Altılı masanın kırılganlığı da bu durumu besliyor.  İnsanların açlıkla sınandığı günlerde altılı masa toplantısından çıkan metne, krize çare olarak “merkez bankasının bağımsızlığı” gibi neoliberalizmin amentüsünü oluşturan ilkelerden biri yazılıyor, Babacan “devlet bardak üretir mi” ezberini tekrar ediyor, Telekom özelleştirmesine sahip çıkıyor, hal böyle olunca da halkın önüne düzenin kendi sınırları içerisinde dahi bir yol haritası, bir çözüm reçetesi konulamıyor.

Ekonomik krizin derinleşmesinden göçmenlere/sığınmacılara yönelik öfkenin yeni bir faşizmi güçlendirmesine, iktidarın Gezi davasıyla halka gösterdiği sopadan altılı masanın kendi iç çelişkilerine, düzen muhalefetinin toplumu sokaktan uzak tutmaya dayalı sandık fetişizmiyle, öfkesini soğurmak için yine de bir şeyler yapma gerekliliği arasındaki hassas dengeye, sınır ötesi operasyonlardan ve HDP’nin kapatılmasından bu minval üzere gidilecek bir seçime uzanan bir genişlikte, Türkiye siyaseten son düzlüğe, ciddi kırılmaların yaşanabileceği bir “sezon finali”ne girmiş bulunuyor.

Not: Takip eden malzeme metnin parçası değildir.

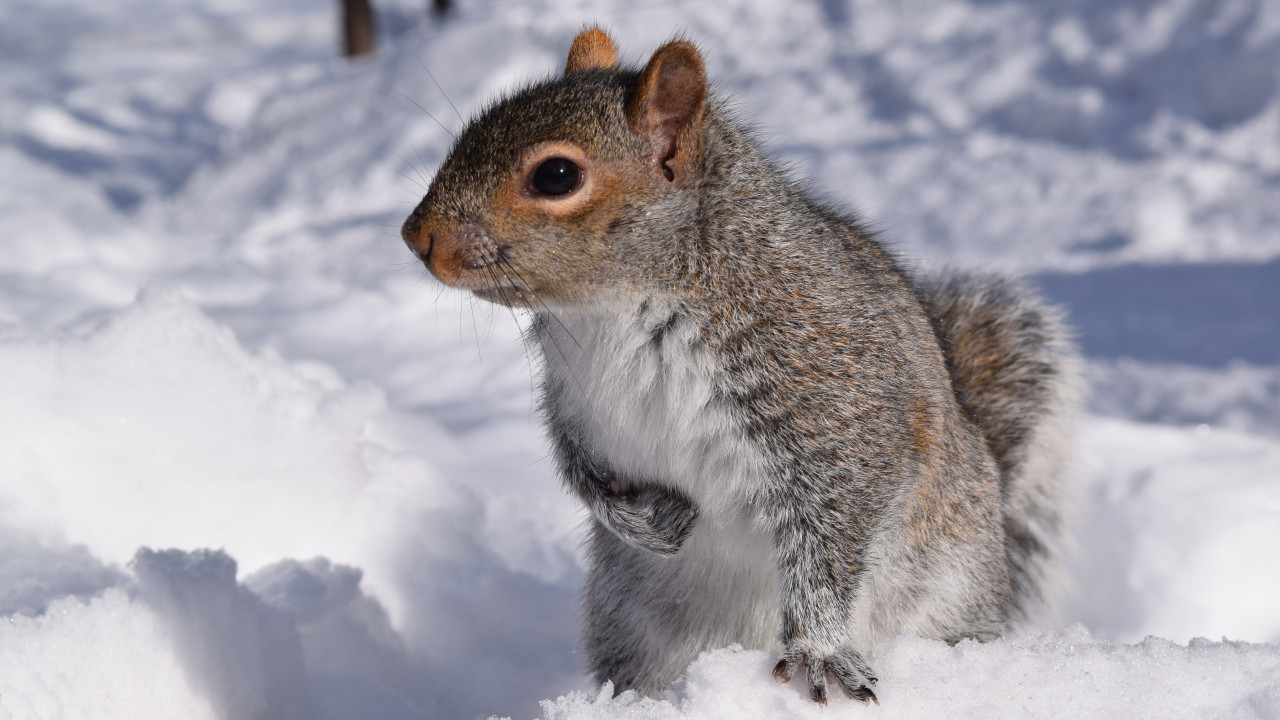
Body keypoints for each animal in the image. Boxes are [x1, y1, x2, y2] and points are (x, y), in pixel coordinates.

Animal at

Ve anlaşılıyor ki siyaset bir yandan çok net bir şekilde sağa çekerken, topluma sol birtakım söylemlerle gidilmesi düzenin aktörleri için bir tür zorunluluk haline geliyor, ülkenin içinde bulunduğu durum düzeni bu tür bir üçkâğıtçılığa mahkûm hale getiriyor.

İşte bu noktada, “imkânsız görünen düşüncelerin zamanı gelmiştir” sözünü gerçek anlamına kavuşturmak, imkansız, ütopik, “şimdi sırası değil” denilen şeyi, yani sosyalizm fikrini ete kemiğe büründürmek, kitleselleştirmek, toplumsallaştırmak gerekiyor; çünkü Türkiye’nin bunun dışında bir kurtuluş seçeneği bulunmuyor.